聖餐式について2
聖餐式は、この礼典をお定めになった主イエスの制定の御言葉を読んで始まります。その言葉は、福音書に記されている有名な最後の晩餐席上でのイエスの言葉ですが、使徒パウロはそれを「コリントの信徒への手紙一」の中でも繰り返しています(11:23-26)。つまり、晩餐において主イエスがなさった約束は、ただ一度限りの言葉ではなく、聖餐式の度に心に刻むべき言葉であるということです。
“最後の晩餐”と呼ばれるイエスと弟子たちとの食事自体はユダヤの過越祭の食事であり、弟子たちにしてもまさかお別れの食事になるとは思ってもみませんでした。ですから、イエスがパンを「わたしの肉」杯を「わたしの血」とお呼びになった真意をほとんど理解できなかったことでしょう。

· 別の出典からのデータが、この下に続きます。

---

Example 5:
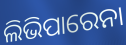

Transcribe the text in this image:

ଲିଭିପାରେନା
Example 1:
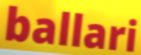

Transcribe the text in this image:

ballari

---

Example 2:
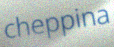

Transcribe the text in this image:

cheppina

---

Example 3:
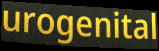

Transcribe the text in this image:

urogenital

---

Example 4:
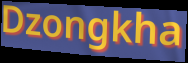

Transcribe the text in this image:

Dzongkha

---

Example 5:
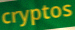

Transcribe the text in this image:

cryptos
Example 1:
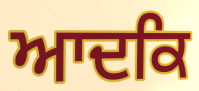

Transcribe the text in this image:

ਆਦਕਿ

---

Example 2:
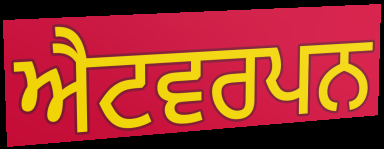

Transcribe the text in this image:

ਐਟਵਰਪਨ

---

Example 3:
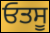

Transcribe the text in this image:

ਓਤਸੂ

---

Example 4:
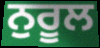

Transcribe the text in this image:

ਨੁਰੂਲ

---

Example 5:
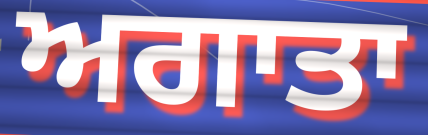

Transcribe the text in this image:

ਅਗਾਤਾ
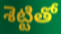
శెట్టితో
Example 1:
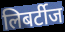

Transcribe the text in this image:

लिबर्टीज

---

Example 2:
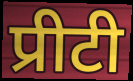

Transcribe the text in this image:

प्रीटी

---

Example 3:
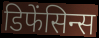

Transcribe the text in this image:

डिफेंसिन्स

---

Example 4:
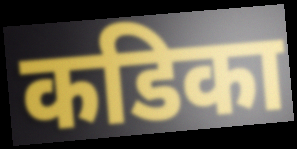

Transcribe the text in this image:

कडिका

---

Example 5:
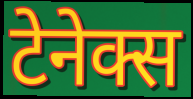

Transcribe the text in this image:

टेनेक्स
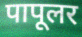
पापूलर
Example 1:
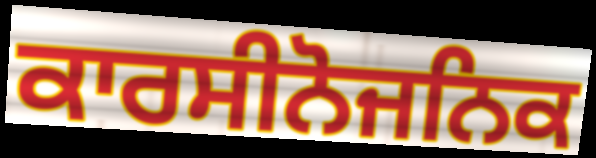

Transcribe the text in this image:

ਕਾਰਸੀਨੋਜਨਿਕ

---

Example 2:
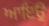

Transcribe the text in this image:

ਆਇਉ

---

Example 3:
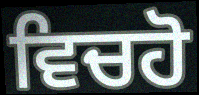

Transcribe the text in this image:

ਵਿਚਹੋ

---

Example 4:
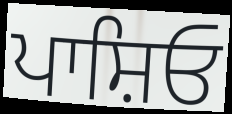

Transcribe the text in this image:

ਪਾਸ਼ਿਓ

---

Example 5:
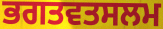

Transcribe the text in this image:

ਭਗਤਵਤਸਲਮ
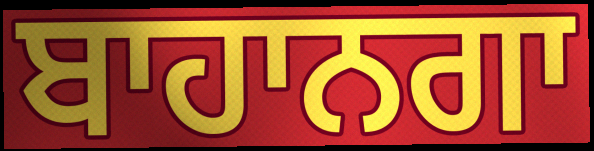
ਬਾਹਾਨਗਾ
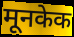
मूनकेक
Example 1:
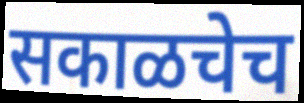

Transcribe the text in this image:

सकाळचेच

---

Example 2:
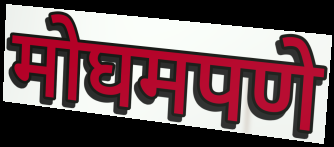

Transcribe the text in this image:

मोघमपणे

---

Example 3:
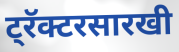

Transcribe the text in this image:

ट्रॅक्टरसारखी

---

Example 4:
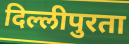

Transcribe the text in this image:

दिल्लीपुरता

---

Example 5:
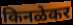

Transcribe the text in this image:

किनळेकर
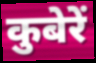
कुबेरें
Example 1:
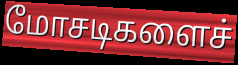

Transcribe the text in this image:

மோசடிகளைச்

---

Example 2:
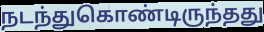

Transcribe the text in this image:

நடந்துகொண்டிருந்தது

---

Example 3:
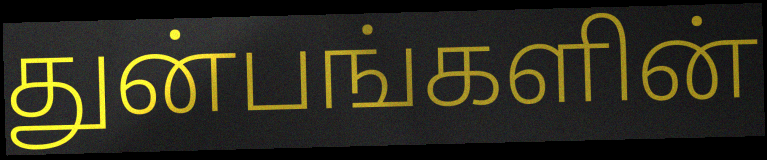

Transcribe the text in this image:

துன்பங்களின்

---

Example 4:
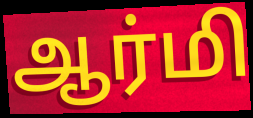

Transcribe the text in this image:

ஆர்மி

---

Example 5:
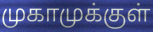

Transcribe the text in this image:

முகாமுக்குள்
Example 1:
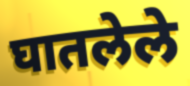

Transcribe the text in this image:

घातलेले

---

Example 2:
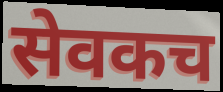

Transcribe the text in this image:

सेवकच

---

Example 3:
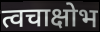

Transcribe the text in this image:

त्वचाक्षोभ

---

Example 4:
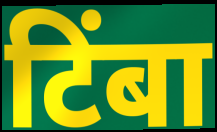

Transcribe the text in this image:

टिंबा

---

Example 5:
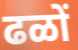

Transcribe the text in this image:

ढळों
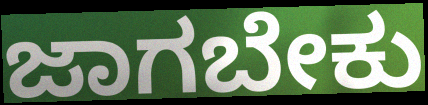
ಜಾಗಬೇಕು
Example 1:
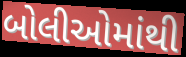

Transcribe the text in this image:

બોલીઓમાંથી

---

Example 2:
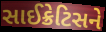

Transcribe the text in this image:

સાઈક્રેટિસને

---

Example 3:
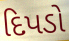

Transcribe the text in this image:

દિપડો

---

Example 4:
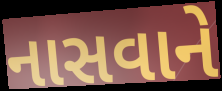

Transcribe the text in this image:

નાસવાને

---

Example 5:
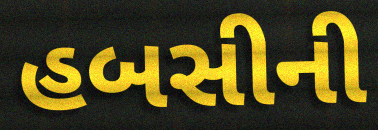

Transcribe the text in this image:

હબસીની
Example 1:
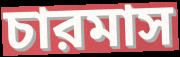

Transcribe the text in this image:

চারমাস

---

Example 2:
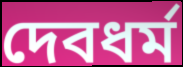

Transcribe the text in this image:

দেবধর্ম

やがてイエスが十字架におかかりになり、復活や昇天という出来事が起こった後に、弟子たちに聖霊が与えられて初めてあの時の食事の意味を悟るに至ったのです。
キリスト者にとってこの食卓は決して“最後の晩餐”ではなく・・・、
神の国の完成の日を待ち望みながら味わう天国の祝宴の前味なのです。
「十字架につけられたキリストの体を食べ、その流された血を飲む」(問76)という少々グロテスクな表現が表そうとしている意味は三つです。
第一に「キリストのすべての苦難と死とを、信仰の心をもって受け入れ、それによって罪の赦しと永遠の命とをいただく、ということ」。ちょうど小羊の犠牲による過越祭の食事が神の民イスラエルにとって苦難からの解放と救いを意味していたように、聖餐式はキリスト者にとって神の小羊イエス・キリストの犠牲による完全な「罪の赦しと永遠の命」にあずかることを意味します。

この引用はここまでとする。